Une situation inquiétante
Les autorités égyptiennes ont finalement décidé de réagir. Le comité des partis politiques a décidé d'interdire Al Sha'b et de suspendre les activités du Parti du travail (islamiste) jusqu'à ce qu'il statue sur la crise interne qui traverse cette organisation à propos du poste de président. Une enquête est ouverte.

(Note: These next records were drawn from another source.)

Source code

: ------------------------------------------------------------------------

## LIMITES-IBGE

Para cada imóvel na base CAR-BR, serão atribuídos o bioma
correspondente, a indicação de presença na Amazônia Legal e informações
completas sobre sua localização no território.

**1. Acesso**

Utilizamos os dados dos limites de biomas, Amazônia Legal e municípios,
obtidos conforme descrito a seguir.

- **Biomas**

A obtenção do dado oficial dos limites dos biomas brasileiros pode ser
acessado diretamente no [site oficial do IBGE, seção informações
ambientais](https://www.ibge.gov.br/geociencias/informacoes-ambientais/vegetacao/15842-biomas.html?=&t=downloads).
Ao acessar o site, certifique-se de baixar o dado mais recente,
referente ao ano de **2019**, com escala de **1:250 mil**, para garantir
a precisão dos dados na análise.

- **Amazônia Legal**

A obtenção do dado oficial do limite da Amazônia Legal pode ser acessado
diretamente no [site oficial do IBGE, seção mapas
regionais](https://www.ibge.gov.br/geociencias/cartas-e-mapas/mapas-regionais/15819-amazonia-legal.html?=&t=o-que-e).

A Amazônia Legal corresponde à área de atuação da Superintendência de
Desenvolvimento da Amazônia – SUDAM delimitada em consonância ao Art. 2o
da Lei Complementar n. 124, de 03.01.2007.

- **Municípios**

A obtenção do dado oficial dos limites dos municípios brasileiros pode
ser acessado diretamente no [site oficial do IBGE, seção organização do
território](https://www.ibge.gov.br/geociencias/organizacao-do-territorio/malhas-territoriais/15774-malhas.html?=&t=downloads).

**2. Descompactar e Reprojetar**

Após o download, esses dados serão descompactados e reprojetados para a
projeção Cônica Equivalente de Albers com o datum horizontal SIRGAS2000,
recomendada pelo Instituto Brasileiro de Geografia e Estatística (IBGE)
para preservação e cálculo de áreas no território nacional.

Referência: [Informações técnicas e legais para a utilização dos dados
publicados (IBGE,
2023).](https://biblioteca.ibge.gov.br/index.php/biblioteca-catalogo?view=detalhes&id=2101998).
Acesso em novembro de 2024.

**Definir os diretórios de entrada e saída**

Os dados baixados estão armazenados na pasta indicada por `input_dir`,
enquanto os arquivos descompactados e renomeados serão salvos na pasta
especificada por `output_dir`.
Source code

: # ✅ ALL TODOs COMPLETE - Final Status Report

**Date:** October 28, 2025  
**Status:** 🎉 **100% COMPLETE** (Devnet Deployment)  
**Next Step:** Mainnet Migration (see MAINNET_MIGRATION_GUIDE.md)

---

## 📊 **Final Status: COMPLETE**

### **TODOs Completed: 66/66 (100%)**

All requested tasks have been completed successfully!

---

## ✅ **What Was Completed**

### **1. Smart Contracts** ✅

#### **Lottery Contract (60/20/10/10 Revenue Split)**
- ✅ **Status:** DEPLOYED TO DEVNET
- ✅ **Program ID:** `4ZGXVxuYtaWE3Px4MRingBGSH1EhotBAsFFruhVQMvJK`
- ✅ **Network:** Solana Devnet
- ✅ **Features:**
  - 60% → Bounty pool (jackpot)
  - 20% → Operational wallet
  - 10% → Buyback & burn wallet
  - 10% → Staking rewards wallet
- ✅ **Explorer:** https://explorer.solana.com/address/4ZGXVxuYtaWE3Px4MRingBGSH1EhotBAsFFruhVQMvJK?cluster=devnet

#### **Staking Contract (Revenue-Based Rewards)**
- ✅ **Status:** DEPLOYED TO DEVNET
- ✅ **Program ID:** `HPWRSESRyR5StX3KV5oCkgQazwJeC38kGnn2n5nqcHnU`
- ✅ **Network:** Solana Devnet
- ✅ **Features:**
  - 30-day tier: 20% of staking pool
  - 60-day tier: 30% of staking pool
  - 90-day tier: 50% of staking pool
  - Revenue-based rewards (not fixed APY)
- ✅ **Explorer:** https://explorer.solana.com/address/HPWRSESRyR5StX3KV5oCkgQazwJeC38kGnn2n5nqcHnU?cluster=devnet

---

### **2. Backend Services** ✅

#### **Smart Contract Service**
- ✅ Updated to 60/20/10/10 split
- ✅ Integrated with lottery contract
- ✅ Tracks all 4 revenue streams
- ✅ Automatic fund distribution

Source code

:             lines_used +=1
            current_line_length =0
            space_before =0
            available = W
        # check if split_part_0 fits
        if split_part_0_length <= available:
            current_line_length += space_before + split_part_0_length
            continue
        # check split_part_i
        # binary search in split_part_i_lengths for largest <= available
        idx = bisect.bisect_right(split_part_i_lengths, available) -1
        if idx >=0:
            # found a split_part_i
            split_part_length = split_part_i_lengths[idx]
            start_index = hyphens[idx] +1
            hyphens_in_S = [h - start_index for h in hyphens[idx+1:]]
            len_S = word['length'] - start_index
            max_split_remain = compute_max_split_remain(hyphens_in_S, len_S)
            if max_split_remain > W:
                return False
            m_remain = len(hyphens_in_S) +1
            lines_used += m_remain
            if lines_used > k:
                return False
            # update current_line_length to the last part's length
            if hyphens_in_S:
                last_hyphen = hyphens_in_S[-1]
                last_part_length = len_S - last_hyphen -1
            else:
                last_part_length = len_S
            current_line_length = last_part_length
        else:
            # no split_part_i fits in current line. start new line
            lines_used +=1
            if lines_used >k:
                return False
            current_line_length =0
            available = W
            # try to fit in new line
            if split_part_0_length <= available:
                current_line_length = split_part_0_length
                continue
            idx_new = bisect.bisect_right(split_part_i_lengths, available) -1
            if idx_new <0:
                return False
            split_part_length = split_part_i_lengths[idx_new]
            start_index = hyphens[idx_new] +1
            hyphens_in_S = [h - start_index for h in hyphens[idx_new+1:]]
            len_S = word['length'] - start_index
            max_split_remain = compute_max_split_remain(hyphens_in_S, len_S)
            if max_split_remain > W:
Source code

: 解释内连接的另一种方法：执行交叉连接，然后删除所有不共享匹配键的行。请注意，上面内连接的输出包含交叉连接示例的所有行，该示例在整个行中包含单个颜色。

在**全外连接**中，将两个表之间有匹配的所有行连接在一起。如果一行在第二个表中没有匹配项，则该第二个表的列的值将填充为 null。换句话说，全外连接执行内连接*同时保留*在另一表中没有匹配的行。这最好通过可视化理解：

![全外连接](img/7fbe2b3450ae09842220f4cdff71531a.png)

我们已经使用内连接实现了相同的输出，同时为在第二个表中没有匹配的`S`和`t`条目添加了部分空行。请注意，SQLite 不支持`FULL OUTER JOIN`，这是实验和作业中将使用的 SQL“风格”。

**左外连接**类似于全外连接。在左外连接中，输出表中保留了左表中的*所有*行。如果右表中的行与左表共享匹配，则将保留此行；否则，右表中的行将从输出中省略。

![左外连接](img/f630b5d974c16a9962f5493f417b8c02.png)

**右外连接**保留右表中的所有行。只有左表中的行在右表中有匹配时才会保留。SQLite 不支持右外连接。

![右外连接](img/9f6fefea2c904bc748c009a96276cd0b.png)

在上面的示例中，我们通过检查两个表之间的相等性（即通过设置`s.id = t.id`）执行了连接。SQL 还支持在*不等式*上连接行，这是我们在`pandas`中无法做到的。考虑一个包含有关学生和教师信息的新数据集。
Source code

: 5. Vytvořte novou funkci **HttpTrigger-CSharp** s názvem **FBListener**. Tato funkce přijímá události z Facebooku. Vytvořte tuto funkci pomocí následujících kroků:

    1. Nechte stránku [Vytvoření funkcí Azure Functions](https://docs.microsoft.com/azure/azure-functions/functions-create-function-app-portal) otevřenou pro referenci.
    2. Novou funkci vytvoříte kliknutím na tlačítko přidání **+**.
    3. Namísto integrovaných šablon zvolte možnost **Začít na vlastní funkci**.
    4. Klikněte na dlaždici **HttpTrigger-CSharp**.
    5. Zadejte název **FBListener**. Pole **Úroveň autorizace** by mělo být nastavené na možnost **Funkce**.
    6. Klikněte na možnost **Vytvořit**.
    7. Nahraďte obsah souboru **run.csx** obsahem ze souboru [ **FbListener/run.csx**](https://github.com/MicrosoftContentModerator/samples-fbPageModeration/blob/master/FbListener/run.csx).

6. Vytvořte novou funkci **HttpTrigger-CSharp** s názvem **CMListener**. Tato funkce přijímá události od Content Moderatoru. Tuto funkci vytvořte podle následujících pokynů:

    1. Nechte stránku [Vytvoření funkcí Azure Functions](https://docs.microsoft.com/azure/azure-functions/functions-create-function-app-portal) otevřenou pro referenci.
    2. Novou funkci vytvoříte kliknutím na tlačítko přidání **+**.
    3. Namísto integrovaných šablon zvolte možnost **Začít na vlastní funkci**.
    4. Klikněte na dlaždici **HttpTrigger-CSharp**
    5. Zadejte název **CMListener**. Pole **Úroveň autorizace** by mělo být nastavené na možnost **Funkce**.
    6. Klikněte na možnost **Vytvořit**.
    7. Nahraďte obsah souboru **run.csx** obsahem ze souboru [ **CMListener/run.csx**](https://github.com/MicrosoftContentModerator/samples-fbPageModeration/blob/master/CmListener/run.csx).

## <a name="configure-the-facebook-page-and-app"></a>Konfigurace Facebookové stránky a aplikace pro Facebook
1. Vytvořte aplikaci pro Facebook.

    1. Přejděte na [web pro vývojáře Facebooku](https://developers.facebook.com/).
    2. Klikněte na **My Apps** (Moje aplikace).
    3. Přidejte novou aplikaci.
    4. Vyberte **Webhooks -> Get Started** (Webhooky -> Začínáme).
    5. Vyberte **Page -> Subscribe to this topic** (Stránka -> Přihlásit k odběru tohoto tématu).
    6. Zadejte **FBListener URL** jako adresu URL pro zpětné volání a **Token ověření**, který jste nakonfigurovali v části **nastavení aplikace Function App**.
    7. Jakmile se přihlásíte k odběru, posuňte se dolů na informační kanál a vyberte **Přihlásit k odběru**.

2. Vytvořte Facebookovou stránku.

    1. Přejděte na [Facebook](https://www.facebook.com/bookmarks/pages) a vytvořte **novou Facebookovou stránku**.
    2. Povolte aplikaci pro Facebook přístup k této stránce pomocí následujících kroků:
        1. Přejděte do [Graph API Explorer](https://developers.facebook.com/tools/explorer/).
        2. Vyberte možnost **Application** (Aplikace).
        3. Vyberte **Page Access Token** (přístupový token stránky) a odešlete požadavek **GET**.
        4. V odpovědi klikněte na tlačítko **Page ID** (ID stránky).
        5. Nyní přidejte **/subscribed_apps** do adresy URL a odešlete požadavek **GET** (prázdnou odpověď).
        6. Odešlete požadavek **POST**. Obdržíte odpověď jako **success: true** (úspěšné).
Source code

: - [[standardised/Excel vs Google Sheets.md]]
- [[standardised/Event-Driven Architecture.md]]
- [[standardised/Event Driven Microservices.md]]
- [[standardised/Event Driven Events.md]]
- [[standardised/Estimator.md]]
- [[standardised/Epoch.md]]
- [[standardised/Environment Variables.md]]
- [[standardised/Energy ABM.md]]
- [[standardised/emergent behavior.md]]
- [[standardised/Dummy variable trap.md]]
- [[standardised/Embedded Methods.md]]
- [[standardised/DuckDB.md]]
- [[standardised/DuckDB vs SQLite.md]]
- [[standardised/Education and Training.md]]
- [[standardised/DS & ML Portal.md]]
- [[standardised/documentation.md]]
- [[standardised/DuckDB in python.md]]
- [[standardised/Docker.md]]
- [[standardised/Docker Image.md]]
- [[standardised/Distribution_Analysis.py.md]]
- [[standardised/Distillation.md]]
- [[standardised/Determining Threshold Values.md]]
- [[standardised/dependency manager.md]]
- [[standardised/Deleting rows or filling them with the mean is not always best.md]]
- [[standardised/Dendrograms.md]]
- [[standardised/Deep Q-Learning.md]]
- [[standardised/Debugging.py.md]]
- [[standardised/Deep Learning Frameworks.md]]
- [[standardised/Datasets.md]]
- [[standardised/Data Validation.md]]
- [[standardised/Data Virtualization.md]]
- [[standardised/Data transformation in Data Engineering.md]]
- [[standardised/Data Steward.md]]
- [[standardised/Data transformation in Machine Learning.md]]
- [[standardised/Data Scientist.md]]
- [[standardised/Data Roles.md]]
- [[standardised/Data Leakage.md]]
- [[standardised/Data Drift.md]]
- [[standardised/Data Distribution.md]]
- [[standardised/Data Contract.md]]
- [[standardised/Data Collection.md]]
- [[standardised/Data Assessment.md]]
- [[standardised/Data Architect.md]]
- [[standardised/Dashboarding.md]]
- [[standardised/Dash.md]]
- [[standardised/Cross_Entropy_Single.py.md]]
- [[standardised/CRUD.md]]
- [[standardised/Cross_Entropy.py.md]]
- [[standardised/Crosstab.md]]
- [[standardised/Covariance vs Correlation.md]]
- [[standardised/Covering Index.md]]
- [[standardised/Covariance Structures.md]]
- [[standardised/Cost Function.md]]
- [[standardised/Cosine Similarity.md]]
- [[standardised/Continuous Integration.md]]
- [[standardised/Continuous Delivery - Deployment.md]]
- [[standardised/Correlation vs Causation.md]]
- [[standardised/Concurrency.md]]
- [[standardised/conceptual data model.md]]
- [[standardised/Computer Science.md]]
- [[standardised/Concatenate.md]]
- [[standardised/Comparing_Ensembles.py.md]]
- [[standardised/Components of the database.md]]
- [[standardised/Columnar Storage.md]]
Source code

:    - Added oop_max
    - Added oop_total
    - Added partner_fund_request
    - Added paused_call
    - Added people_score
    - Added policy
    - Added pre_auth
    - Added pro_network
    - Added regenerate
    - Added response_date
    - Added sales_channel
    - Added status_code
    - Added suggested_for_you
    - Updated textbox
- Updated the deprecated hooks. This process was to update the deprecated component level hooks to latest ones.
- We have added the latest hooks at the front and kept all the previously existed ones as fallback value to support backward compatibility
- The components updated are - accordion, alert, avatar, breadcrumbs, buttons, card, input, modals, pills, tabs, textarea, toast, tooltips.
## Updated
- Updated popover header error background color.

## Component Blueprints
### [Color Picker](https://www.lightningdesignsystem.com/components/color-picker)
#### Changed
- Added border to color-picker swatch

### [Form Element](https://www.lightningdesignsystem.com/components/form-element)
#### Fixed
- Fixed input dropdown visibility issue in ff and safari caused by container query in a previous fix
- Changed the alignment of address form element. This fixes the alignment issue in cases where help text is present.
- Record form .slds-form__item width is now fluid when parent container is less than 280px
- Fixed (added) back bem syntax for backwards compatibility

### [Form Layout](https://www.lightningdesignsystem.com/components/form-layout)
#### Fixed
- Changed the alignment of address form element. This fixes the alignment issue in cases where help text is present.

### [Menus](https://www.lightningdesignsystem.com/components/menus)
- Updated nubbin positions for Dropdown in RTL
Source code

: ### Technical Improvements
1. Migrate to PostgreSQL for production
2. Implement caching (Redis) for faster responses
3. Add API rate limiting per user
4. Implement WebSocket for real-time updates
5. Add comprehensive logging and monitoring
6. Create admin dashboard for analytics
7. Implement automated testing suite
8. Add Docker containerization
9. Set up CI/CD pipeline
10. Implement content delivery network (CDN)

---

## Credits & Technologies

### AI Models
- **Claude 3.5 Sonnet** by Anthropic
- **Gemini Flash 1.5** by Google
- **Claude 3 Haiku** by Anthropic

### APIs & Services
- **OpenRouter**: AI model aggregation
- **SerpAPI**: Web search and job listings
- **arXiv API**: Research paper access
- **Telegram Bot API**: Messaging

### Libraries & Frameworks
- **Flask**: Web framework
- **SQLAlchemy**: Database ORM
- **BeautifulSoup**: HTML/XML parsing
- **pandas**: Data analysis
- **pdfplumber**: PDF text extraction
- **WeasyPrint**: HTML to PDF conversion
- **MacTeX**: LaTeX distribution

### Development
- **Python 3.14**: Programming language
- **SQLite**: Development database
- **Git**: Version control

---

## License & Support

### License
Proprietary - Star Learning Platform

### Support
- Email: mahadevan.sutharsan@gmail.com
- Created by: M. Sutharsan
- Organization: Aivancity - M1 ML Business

Cette décision intervient après des appels de journaux réclamant de telles mesures en raison de l'affaire. La nature démagogique, xénophobe et réactionnaire de la thématique défendue par ce courant islamiste apparaît clairement aujourd'hui. L'intervention d'un pouvoir autoritaire et corrompu au nom du respect de la "liberté" n'est en fait qu'un recul sérieux pour la démocratie et le pluralisme. Les partis légaux d'opposition (libéraux, nassériens, gauche réformiste) ont d'ailleurs réagi dans ce sens. C'est aussi un signe inquiétant à la veille des élections législatives prévues en novembre prochain. Loin de représenter une défaite de la thématique totalitaire du courant islamiste, le risque est grand que ce dernier n'apparaisse comme la victime de l'arbitraire alors qu'il s'était engagé dans la défense de la religion.
Sayyed Murshid
1. Voir la traduction de son roman Equipe de nuit, Paris, Actes Sud.
2. Opposition proche des Frères musulmans au sein de l'université islamique.